Certification showing it’s worth the investment
At a time when businesses, governments and consumers are looking for ways to deliver the most sustainability 'bang for their buck', credible standards are starting to show that they're worth the investment.
Around the world, governments, companies and consumers are thirsty for ways to support responsible business practice and to trust that the products they endorse are making a measurable difference for people and the planet. With so many options now at their disposal, one of the big questions is: Which tools provide the highest return on investment, the biggest sustainability bang for one’s buck?
Standards and certifications that follow credible practices are one of the few sustainability models to demonstrate their contribution to a more just and viable future. Pioneering ethical and environmental standards emerged a few decades ago, and in recent years, certification has begun to enter the mainstream in sectors such as forestry and seafood, and has taken root in challenging areas such as mining and electronics.
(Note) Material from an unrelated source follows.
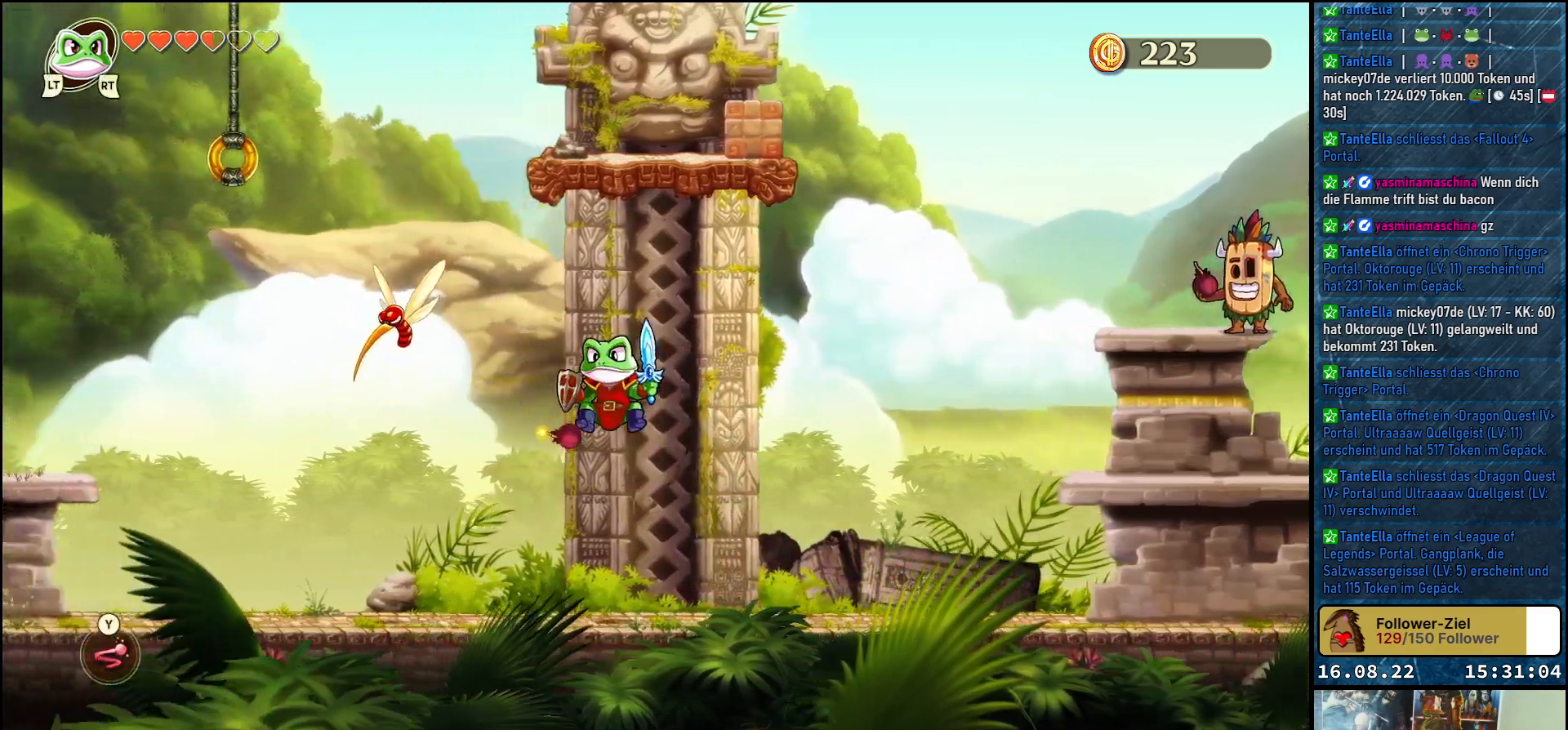
{"buttons": ["Y"], "left_stick": "up", "right_stick": "center", "events": [[83, "left_stick", "center"], [250, "left_stick", "up-left"], [467, "Y", "down"], [500, "left_stick", "up"]]}
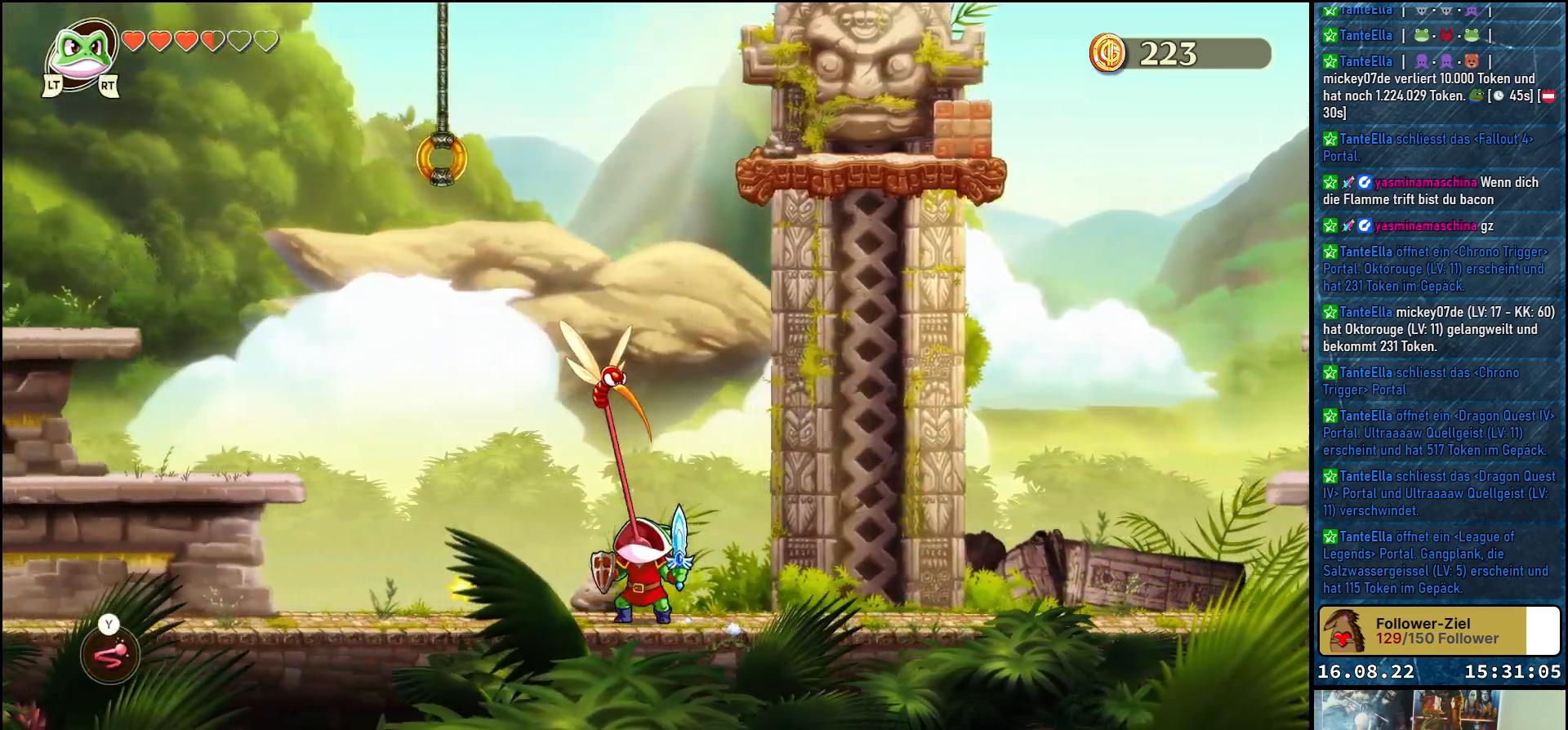
{"buttons": [], "left_stick": "right", "right_stick": "center", "events": [[117, "Y", "up"], [450, "left_stick", "right"]]}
Looking at what’s been accomplished, we are not talking about a small group of consumers buying coffee from boutique stores. In agriculture, we are talking about several million certified farms and tens of billions of annual sales in coffee, tea, cocoa, sugar, fruit and other commodities that meet Fairtrade, Rainforest Alliance or UTZ Certified standards. In seafood, over 20,000 different products bear the blue Marine Stewardship Council seal. Worldwide 180 million hectares of forest meet Forest Stewardship Council standards for responsible forestry.
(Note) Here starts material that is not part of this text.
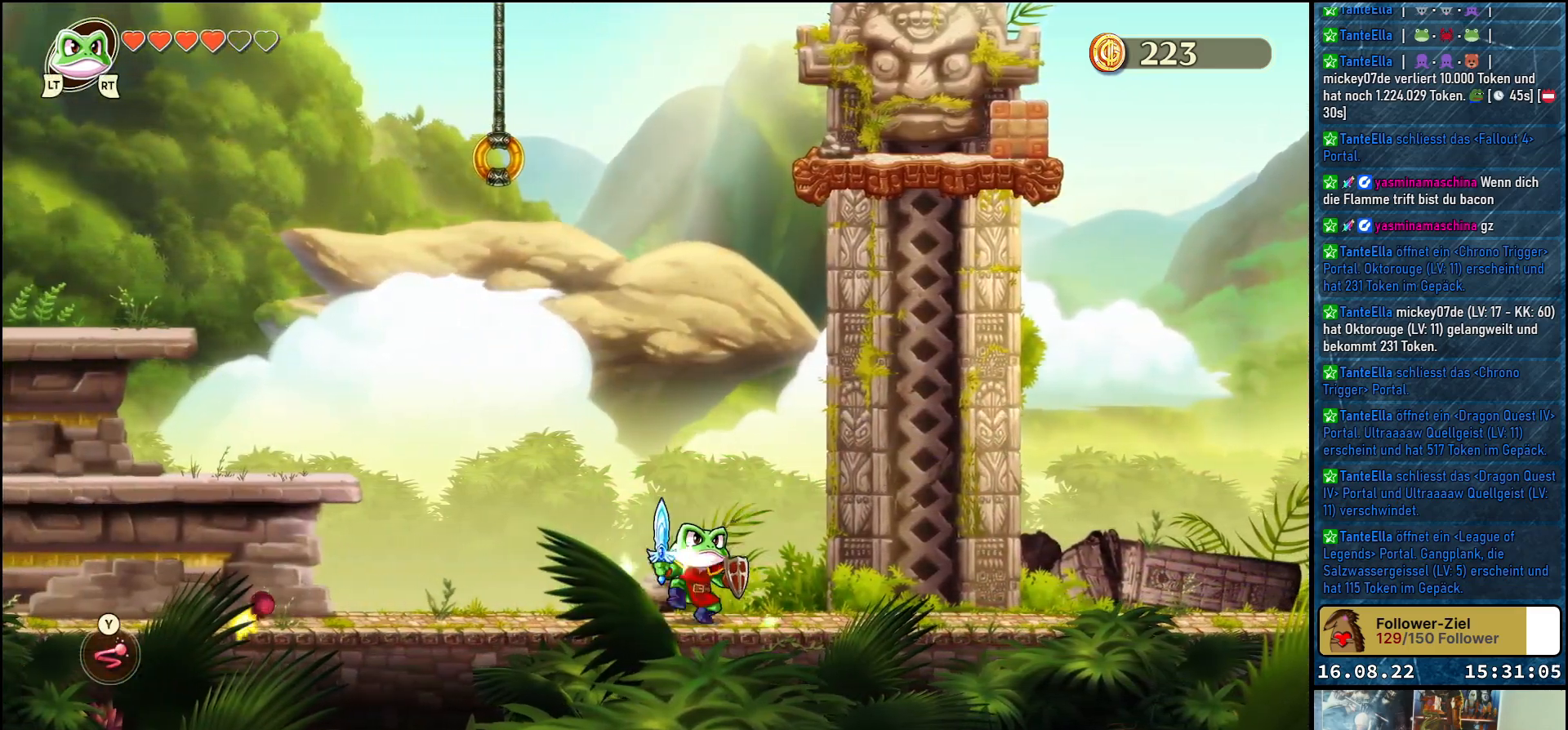
{"buttons": [], "left_stick": "right", "right_stick": "center", "events": []}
The uptake of certification by businesses should be turning heads. Earlier this year, McDonald’s announced that it would be selling exclusively MSC-certified fish products in its 14,000 U.S. restaurants. FSC has secured commitments from no less than 20,000 companies, the biggest of which include Kimberly-Clark and Office Depot, which explicitly favour FSC-certified products in their procurement policies. With promises from powerful chocolate companies such as Hershey to certify 100% of its supply chain in the next few years, estimates show that upwards of 30% of global cocoa production could be certified by 2020. Then there is the success of the London 2012 Olympics, where all tea, coffee, sugar, and bananas were Fairtrade certified.